Thursday, November 24, 2011

"Roast It Right. Sell It Right. Serve It Right"


Prufrock Cafe, London

An opinionated definition of third-wave coffee terms
  • Chemex: A one-piece hourglass-shaped coffeemaker that is revered by coffee purists for brewing the most impeccable coffee possible. Worth trying once or twice, but the subtle differences may not be noticeable to the average coffee drinker.
  • Cold Brew: A method where coffee is made overnight using a brewing method that requires no application of heat, resulting in coffee lower in acid and caffeine. In the warmer seasons this is a great way to make iced coffee at home.
  • Cupping: The process of tasting finished coffee, not unlike tasting wine. Coffee isn’t swallowed but is instead loudly sucked over the palate and swished around the mouth in order to identify flavour and aroma notes. Not for everyone, but an exciting way to experience coffee for all that it can be.
  • Direct Trade: When coffee roasters buy directly from the farm rather than from a bean broker.

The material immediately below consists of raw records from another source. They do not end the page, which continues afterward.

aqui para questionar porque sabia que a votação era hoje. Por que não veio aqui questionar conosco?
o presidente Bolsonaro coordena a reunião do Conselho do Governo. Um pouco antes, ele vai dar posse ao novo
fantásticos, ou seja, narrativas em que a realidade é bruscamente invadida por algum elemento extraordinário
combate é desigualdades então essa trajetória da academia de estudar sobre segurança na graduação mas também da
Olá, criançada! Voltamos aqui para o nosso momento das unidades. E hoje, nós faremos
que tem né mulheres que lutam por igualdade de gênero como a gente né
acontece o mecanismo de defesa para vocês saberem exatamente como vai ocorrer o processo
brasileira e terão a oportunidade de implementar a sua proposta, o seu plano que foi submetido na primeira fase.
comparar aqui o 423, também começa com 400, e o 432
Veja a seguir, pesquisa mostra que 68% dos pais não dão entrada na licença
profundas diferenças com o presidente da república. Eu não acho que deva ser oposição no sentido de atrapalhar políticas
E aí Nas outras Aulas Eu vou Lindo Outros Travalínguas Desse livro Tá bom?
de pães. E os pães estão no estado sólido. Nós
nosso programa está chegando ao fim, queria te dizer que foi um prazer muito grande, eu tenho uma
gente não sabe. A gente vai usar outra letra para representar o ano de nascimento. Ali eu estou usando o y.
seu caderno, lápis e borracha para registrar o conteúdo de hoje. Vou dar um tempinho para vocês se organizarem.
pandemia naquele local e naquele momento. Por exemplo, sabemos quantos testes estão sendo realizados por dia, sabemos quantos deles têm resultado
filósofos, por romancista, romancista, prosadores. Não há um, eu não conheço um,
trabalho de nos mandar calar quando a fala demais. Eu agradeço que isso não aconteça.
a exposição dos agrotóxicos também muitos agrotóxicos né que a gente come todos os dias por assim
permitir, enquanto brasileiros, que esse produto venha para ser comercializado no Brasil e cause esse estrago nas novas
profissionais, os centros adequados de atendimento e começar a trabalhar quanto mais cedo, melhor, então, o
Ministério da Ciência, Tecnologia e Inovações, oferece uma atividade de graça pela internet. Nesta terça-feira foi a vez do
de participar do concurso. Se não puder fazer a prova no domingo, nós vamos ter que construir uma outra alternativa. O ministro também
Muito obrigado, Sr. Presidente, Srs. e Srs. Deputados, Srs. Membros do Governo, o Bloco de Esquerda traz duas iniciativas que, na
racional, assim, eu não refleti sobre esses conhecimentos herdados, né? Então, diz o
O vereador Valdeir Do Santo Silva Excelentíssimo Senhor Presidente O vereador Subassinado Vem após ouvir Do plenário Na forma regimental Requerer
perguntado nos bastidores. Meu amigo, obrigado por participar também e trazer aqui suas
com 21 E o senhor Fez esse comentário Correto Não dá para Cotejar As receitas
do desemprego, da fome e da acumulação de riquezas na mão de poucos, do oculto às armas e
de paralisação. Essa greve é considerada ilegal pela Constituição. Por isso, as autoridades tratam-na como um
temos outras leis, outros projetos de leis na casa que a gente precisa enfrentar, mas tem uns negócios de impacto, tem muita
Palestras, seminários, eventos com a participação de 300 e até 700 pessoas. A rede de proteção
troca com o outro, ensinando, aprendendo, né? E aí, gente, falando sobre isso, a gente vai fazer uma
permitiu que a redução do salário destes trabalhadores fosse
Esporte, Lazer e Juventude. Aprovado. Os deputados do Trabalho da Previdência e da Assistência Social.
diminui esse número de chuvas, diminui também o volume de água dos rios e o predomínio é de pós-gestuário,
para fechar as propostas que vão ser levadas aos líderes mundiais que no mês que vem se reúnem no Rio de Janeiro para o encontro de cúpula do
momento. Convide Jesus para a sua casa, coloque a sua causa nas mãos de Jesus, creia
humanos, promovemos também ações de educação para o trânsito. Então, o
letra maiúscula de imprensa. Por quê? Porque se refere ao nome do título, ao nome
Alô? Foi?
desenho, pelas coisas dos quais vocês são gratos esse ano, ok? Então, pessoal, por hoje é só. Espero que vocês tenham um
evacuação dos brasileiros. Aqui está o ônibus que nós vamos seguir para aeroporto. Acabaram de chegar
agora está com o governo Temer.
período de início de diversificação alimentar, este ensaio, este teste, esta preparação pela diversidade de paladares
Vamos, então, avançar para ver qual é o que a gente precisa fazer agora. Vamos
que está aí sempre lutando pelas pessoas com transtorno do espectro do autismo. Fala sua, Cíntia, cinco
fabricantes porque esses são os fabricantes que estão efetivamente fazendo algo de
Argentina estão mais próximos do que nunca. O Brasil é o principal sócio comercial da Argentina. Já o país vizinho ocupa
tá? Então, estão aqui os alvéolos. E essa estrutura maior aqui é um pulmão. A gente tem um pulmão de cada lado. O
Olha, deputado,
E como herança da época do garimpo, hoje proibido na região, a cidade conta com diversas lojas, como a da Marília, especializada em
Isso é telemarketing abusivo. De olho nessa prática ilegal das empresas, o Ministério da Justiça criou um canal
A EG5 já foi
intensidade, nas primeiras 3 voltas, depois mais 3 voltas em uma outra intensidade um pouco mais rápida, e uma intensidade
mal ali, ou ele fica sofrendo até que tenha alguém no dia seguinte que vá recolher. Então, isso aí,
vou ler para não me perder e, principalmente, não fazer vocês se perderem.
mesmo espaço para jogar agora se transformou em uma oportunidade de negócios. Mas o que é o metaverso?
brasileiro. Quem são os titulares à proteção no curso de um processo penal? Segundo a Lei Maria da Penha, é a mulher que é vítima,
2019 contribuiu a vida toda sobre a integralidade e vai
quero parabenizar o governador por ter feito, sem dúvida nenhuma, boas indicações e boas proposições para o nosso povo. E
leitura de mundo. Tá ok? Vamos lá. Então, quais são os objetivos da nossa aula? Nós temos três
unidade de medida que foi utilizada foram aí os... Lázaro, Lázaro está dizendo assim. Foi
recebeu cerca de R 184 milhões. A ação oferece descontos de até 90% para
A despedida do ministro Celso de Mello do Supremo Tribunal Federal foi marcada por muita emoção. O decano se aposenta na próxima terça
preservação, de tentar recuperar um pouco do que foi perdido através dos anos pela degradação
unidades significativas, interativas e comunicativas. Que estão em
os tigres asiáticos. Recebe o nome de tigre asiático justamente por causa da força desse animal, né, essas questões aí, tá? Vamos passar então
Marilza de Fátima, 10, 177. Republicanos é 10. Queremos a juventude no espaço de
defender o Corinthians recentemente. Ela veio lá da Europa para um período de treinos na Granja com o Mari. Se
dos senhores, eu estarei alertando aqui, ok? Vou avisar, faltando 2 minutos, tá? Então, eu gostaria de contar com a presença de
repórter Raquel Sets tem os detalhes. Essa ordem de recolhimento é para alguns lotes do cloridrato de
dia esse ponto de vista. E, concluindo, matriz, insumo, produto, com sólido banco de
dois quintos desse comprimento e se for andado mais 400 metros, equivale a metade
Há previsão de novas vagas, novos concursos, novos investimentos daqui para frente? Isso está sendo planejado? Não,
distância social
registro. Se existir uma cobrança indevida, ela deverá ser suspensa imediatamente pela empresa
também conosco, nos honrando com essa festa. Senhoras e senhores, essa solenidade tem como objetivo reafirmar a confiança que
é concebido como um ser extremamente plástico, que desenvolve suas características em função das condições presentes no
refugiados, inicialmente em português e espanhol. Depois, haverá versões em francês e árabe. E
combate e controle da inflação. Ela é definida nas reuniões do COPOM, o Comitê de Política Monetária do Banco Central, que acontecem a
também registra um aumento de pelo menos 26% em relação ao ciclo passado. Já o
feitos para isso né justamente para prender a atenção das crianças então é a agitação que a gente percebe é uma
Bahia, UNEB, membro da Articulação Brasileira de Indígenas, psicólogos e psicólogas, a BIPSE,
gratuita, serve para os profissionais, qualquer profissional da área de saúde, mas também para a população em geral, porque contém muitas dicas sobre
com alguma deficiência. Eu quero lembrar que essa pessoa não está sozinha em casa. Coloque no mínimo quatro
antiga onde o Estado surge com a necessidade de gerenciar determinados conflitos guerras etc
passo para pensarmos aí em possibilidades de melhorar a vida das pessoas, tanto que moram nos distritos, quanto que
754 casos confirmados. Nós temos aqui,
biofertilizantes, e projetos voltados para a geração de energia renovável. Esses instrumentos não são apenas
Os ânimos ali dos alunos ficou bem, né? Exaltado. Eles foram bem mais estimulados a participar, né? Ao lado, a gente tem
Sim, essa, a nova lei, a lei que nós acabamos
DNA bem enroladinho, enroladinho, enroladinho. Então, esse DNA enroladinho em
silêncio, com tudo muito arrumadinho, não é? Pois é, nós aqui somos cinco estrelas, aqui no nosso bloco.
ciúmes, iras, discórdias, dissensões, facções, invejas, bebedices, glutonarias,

This results in a higher profit for the farmer and quality assurances.
  • Estate: A defining term for wine and coffee, meaning that the grapes or beans were all grown on a single farm. Most wine and coffee uses raw material from many locations.
  • Fair Trade: A certification program and social movement that aims to help producers in developing countries receive a fair price for their product.
  • Latte art: Images created by pouring perfectly steamed milk into a shot of espresso, leaving a design or image behind. Watch for “bad” latte art, used by “drawing” on the top of the drink—true latte art uses only pouring motions to make the design. Latte art is more than beautiful, it signifies perfectly steamed coffee.
  • Single origin: A single type of bean, collected from a single farm and roasted using only one roasting technique.
  • Terroir: Taken from the French word for land—terre. It is the taste and flavour imparted to fruit, vegetables, meat, or dairy by the environment (soil, topography, climate) in which it is grown or raised. 
(source: http://www.buffalospree.com)
    Five steps to the best cappuccino
  1. Know where your beans come from.
  2. Freshness. "You need to know when the coffee was roasted." Three weeks is optimum.
  3. Favour a burr grinder, not one of those helicopter blades because they don't grind evenly.
  4. Get a good-quality machine with a stable temperature.
  5. Keep the frothing wand clean. "If you overheat the milk it loses its sweetness."